Apalagi, pada 27 April 2016, media memberitakan tentang lima orang berbaju militer China bersama dua orang WNI yang tertangkap Tim Patroli TNI Angkatan Udara Lanud Halim Perdanakusuma, Jakarta Timur, saat tengah ngebor di area Halim Perdanakusuma tanpa izin.
Ditambah lagi dengan maraknya penangkapan terhadap sejumlah TKA ilegal asal China. Menariknya, salah seorang di antaranya kedapatan membawa benih dan tanaman cabai, bawang daun, dan sawi hijau yang bibit dan tanaman itu membawa bakteri yang belum pernah ada di Indonesia.
Pertanyaannya, apakah menceramahkan atau menyampaikan tentang kewaspadaan terhadap ancaman dari bangsa lain, dalam hal ini bangsa Tiongkok, bisa dikatagorikan tindakan yang dianggap menyebarkan ujaran kebencian atas dasar SARA?
Dugaan kriminalisasi terhadap ulama di bawah pemerintahan Jokowi sebagaimana yang dirasakan sekarang ini pastinya berbeda jauh dengan vonis 1,5 tahun penjara kepada Habib Rizieq Shihab (HRS) di masa pemerintahan SBY pada tahun 2008.
Ketika itu, HRS terbukti secara sah menganjurkan untuk melakukan kekerasan terhadap orang atau barang di muka umum secara bersama-sama. Karena ini, HRS divonis dengan Pasal 170 ayat 1 jo pasal 55 KUHP.
Tetapi, saat ini HRS dituduh melakukan tindak pidana terkait dengan chat mesumnya bersama Firza Husein. Sekalipun, dari bukti-bukti awal yang sudah dibeberkan oleh Polri terdapat sejumlah kejanggalan, tetapi kasus ini tetap dilanjutkan dengan berbagai dramanya.
Demikian juga kepada Bachtiar Nasir (BN). Polri, menurut Kapolri Jenderal Tito Karnavian telah menemukan bukti transfer dana sebesar Rp 1 miliar dari BN ke Turki. Hal ini terkait dengan kasus penyelewengan dana Yayasan Keadilan untuk Semua.
Tito pun menambahkan, ada media internasional yang menyebutkan bahwa tersebut diberikan kepada satu kelompok di Suriah. Lantas, berdasarkan media internasional tersebut, kelompok tersebut memiliki hubungan dengan ISIS..
Kepolisian menyelidiki dugaan bantuan logistik dari Yayasan Bantuan Kemanusiaan Indonesia (Indonesian Humanitarian Relief/IHR Foundation) tersimpan di gudang milik pemberontak Suriah.
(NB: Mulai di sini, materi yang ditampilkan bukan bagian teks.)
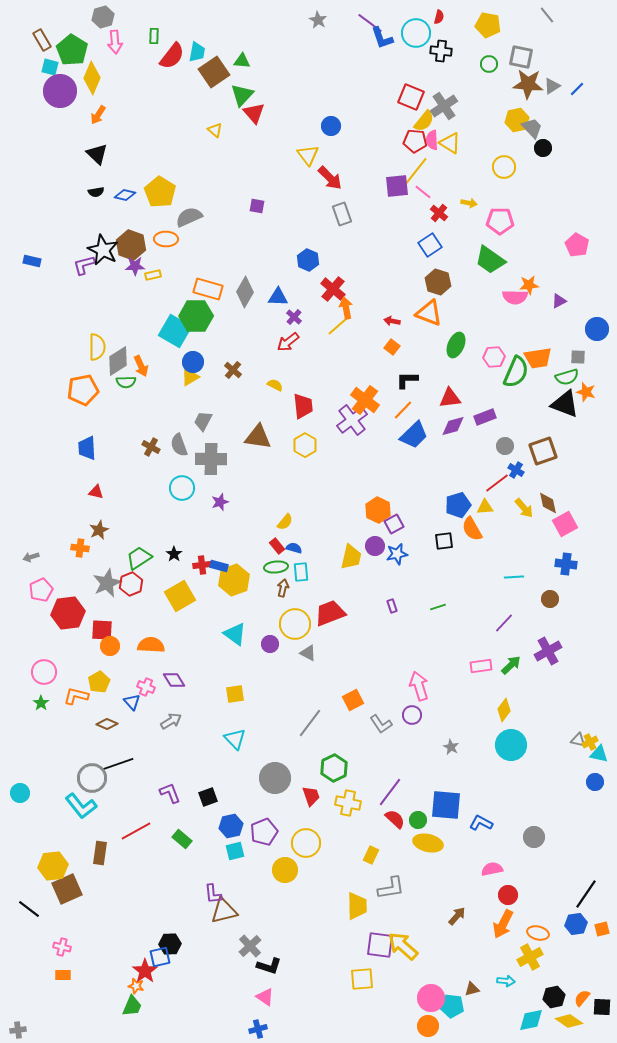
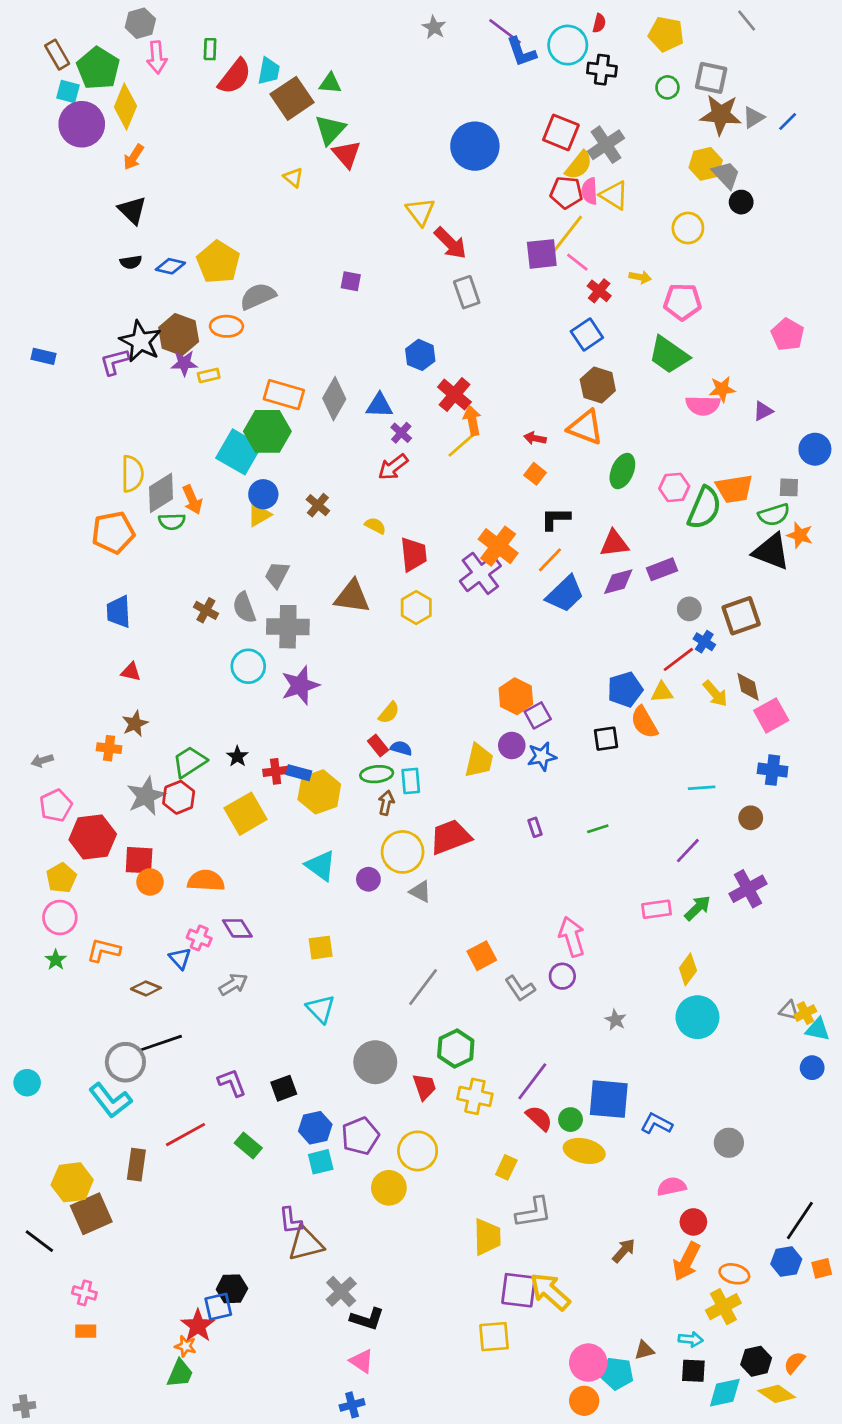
blue circle: (331, 126) -> (475, 146), moved, size x1.8
purple star: (220, 502) -> (300, 685), size x1.6
yellow pentagon: (99, 682) -> (61, 878), moved
black square: (602, 1007) -> (693, 1371), moved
Di pengujung tahun 2016, tersebar video yang memperlihatkan warga sipil Aleppo menemukan gudang logistik berupa makanan dan minuman yang dikirim dari Indonesia dan ditinggalkan oleh kelompok teroris Jays Al-Islam.
Sebagai perbandingan, jika bantuan kemanusiaan ke Suriah yang jatuh ke tangan kelompok teroris, maka pemerintah Inggris pun bisa dianggap sebagai pendukung teroris.
Pada awal Desember 2017, investigasi BBC mengungkap dana bantuan dari Inggris senilai 4 juta poundsterling yang dikirimkan ke kawasan yang dikuasai pemberontak Suriah telah dibelokkan, sehingga kelompok ekstrem juga menerimanya.
Dibelokkannya dana bantuan dari Inggris seperti yang dilaporklan BBC bukanlah peristiwa pertama yang diungkap oleh media. Sebelumnya, pada 8 Mei 2016, Dailymail.co, memberitakan tentang 13 juta poundsterling bantuan dari Inggris yang jatuh ke tangan teroris ISIS di Suriah. Mengejutkannya lagi, bantuan jutaan poundsterling tersebut seharusnya dikirimkan untuk membantu pengungsi asal Palestina.
Situasi di Suriah di mana satu daerah bisa gonta-ganti penguasa dalam tempo yang relatif singkat memang menyebabkan banyaknya bantuan yang jatuh kepada pihak lain. Bukan hanya bantuan kemanusiaan, pasokan persenjataan pun banyak yang jatuh ke tangan lawan.